Например, о войне и мире. В двух работах, разделенных вереницей залов и временным промежутком в треть века, – образец той константы, которая не дает распасться необыкновенному корпусу работ Рихтера. На первой – монохромный Париж (Townscape Paris, 1968), написанный привычно для Рихтера – по фотографии. Снимок вроде бы с самолета, а может, как на туристических открытках, – со смотровой площадки Триумфальной арки или Эйфелевой башни. Пастозно вылеплена прибитая к земле парижская архитектура: здания, скученные, будто теснящиеся вдоль берега Сены. Оконные проемы закрашены черным и странно бросаются в глаза тому, кто привык на полотнах видеть в окне свет. Пытаясь сократить навязанную снимком километровую дистанцию, зритель вынужден подойти к холсту. Физическое приближение к картине должно приблизить и к метафизической сути. Разбомбленный город из экспрессивного пейзажа превращается в черно-белое месиво. Только так, всматриваясь в разнонаправленные неупорядоченные мазки кисти, где ни один не равен другому, но все одинаковы ужасны, понимаешь: войну по-настоящему можно увидеть только на таком расстоянии, лицом к лицу. Совсем уже в духе нашей Юлии Друниной, которая в коротком четверостишии утверждает, что ужас войны понятен только в рукопашном бою.

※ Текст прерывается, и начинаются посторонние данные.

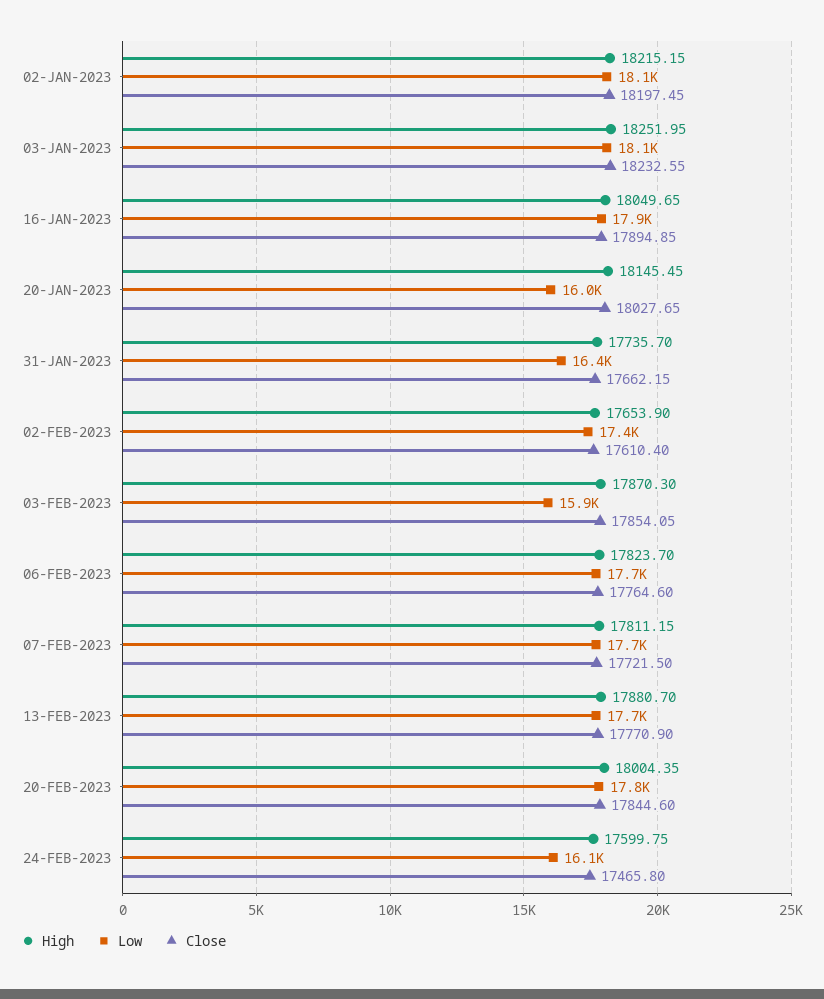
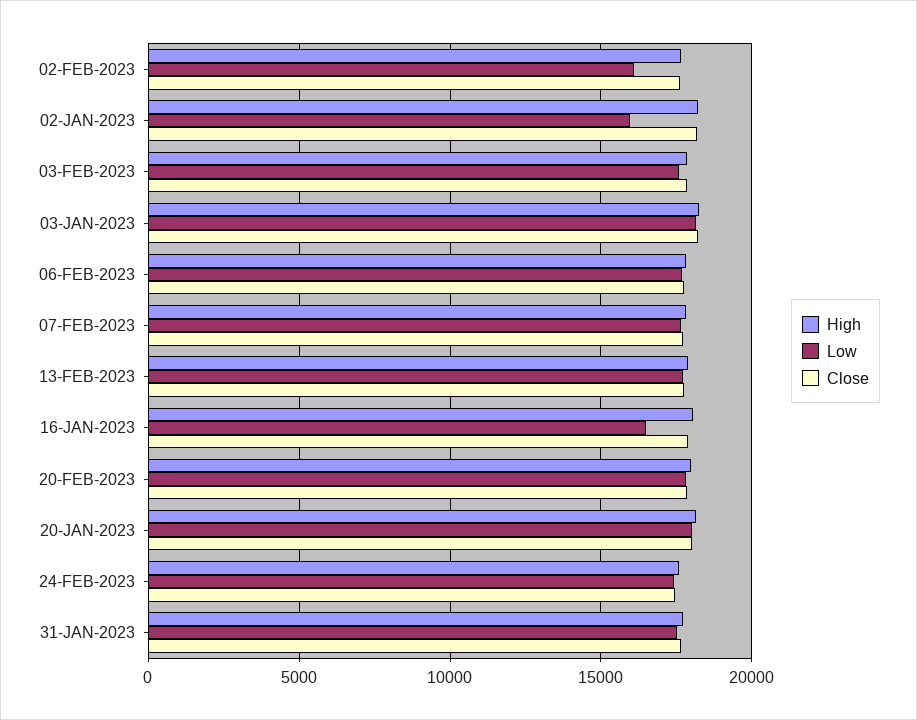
Low, 02-JAN-2023: 18100 -> 16000
Low, 16-JAN-2023: 17900 -> 16500
Low, 20-JAN-2023: 16000 -> 18000
Low, 31-JAN-2023: 16400 -> 17500
Low, 02-FEB-2023: 17400 -> 16000
Low, 03-FEB-2023: 15900 -> 17500
Low, 24-FEB-2023: 16100 -> 17500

Другая работа 2002 года – принт с фотографии «14. Feb. 45». Тоже городской план, но теперь – Кельна в конце Второй мировой, атакованного союзническими войсками. И то же приглашение шагнуть ближе. Без этого шага можно и не осознать: дата 14 февраля 1945 года, выведенная на табличке с названием, говорит и о другом страшном ударе – по родному Рихтеру Дрездену. Сделанный с такой нечеловеческой высоты снимок обезличивает город, пусть и видны на нем ямы от снарядов и разрушенный мост. И работа эта вновь – о невозможности считать смысл войны, если смотреть на нее отстраненным и дистанцированным взглядом.
Герхард Рихтер родился в Дрездене в 1932 году, в 1961 перебрался в Западную Германию, в Дюссельдорф. Там, уже во второй раз, пошел студентом в художественную академию: чтобы вобрать в себя дух незнакомого на восточной стороне, за только возводимой Берлинской стеной, искусства. Выстроенная хронологически, экспозиция в Tate Modern отражает искания живописца. То, как поначалу события и лица войны он неизменно облачал в серый цвет, не находя другого способа рассказать о них на холсте. То, как пытался совладать с цветом, расфасовывая по ячейкам четыре краски в серии Colour Charts. То, как писал по фотографиям, выдумывая «капиталистический реализм», и как потом вместо кисти стал по холсту водить гигантским скребком. Но во всех 14 залах звучит мотив предельного приближения как единственно возможного пути познания сути. Сам Рихтер фотографировал свои первые абстрактные зарисовки и увеличенные линзой мазки кисти переносил на увеличенный же формат холста. Снимал со 128 точек другое свое полотно, да так близко, что каждая фотокарточка – узнаваемые кадры лунного грунта и лунного пейзажа. Однако именно панорамный взгляд на творчество Герхарда Рихтера, заявленный британским музеем в названии ретроспективы, позволяет уловить в каждой отдельной картине нечто главное. Стоит просто подойти ближе.